Emotions: Let’s say that it turns out that Hermione actually does hate me. I’m going to be very upset when I find out. This is where, in ACT, “expansion” comes in. Instead of feeling bad that I feel like bad and guilting myself for a perfectly normal emotional reaction to the situation or trying to make myself feel better with positive platitudes, I’m going to make room for the feelings. I’m going to sit quietly and, rather than thinking about Hermione or something distracting, I’m going to focus on how my emotions are manifesting themselves physically. I’m going to notice that there’s a knot in my stomach, a lump in my throat and tears just behind my eyes. The idea of expansion is to make room for the feelings and allow them to be there. Once I notice them, I address each one separately, and simply let it be there. Whilst it doesn’t make one feel better – that’s not the point of it – it can circumvent both an escalation of the feelings and the barrage of unhelpful thoughts.

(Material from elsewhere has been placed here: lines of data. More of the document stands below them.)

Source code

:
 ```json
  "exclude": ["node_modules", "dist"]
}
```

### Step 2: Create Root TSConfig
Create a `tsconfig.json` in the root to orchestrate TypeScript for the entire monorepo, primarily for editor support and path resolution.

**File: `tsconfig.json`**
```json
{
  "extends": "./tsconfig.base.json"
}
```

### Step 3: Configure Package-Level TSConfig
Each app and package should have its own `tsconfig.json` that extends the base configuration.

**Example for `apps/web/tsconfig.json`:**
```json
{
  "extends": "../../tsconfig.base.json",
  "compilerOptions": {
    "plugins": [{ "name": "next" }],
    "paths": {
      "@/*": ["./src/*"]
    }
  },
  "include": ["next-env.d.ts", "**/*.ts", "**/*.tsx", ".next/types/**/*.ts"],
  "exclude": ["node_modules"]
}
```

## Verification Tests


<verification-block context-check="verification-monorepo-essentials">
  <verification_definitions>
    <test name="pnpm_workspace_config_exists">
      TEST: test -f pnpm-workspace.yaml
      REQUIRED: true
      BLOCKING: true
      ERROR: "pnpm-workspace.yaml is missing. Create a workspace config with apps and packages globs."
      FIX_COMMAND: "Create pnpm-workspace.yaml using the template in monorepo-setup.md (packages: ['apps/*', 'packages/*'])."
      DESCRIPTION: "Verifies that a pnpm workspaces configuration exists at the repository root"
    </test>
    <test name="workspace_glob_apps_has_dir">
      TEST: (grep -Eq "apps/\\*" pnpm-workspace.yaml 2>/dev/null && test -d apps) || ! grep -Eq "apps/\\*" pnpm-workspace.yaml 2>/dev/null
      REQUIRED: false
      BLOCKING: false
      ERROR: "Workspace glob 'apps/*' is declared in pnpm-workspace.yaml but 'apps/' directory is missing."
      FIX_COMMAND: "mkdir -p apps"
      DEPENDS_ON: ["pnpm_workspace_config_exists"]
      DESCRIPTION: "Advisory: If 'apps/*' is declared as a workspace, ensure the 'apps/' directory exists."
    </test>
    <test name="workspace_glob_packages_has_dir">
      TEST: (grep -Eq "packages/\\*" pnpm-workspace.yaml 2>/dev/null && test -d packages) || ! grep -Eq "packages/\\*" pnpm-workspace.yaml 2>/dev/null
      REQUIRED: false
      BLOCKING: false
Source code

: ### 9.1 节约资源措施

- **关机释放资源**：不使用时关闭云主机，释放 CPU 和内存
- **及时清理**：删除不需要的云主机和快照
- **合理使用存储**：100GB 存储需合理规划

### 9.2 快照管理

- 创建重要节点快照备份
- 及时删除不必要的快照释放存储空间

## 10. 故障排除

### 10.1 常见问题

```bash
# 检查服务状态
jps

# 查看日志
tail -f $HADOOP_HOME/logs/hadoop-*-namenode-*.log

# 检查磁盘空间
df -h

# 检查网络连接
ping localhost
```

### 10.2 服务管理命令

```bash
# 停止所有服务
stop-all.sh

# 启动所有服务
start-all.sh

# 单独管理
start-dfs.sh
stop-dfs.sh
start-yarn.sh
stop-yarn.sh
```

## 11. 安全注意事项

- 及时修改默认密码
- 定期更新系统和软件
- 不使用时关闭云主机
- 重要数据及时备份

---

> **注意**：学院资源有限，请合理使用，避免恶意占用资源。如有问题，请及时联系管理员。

As a society, we tend to think of emotions as being “good” or “bad”, and that we have a choice as to how we’re going to feel. Emotions are just the way we feel; they’re neither good nor bad. Some groups even believe that happiness is our natural state. I disagree. I believe emotions are a response to what is happening in our lives or in our heads. I wasn’t at all happy when my mum passed away; I experienced the normal reaction of grief. We expend a lot of energy trying to fight and or deny the ones which make us feel bad. In ACT, we just have to make room for them.

The other day, I felt really happy for an unknown reason. My immediate reaction was to try to work out why and then tell myself that whenever I felt happy like that, something bad would happen so it wasn’t good to feel happy. First of all, I used “defusion” to distance myself from the unhelpful thought. Then, however, I thought that, if my thoughts were true, wouldn’t the best thing to do be to enjoy the feeling while it was there, rather than make it go away with such thoughts. Consequently, I used “expansion” with a “good” feeling. I focused on the way my mouth was shaped into a smile, my stomach had delicious butterflies and a laugh was a bubble in my throat waiting to be released. Eventually, like all feelings, it passed. This time, however, I fully experienced the feeling and simply allowed it to be there. It was very enjoyable, too. Maybe something bad is going to happen. Who knows? If it does, I have a lovely feeling of happiness to remember that may just help.

Action: Another important part to ACT is living by one’s values. I’m going to deal with that in my next blog post. The idea of action is the third component to the first part of ACT. Having defused from one’s unhelpful thoughts and expanded to allow room for whatever one’s emotions are, one commits to a course of action doing something one values or working towards a goal that allows one to live by one’s values, and giving it one’s full attention.

The most frequent situation in which I use ACT is when I’m out and about and feeling nervous. I simply commit to continue what I’m doing. I value being able to get out, after having experienced agoraphobia. Even though my mind is telling me that I’m going to have a panic attack and die and my heart is trying to beat its way out of my chest, I choose to commit to being wherever it is that I am and doing whatever it is that I’m doing. Furthermore, I try to notice all that is going on in that situation. I do so by sense. I focus on what I can see, hear, smell, taste and feel, depending on what I’m doing. Of course, thoughts and emotions always come and go. I try my best to let them do so without engaging.

We can’t help what we think or feel; all we can do is defuse from our thoughts and expand for our emotions. We can, however, control what we do and how we do it. There will always be “unhelpful” thoughts and “negative” emotions, over which we have no control. To be able to walk out the front door, say no to another drink, walk away from a futile argument with a loved one, say no to that chocolate cake because your doctor has told you that you’re morbidly obese and you want to be around to see your kids reach adulthood are actions which can be chosen to live one’s values.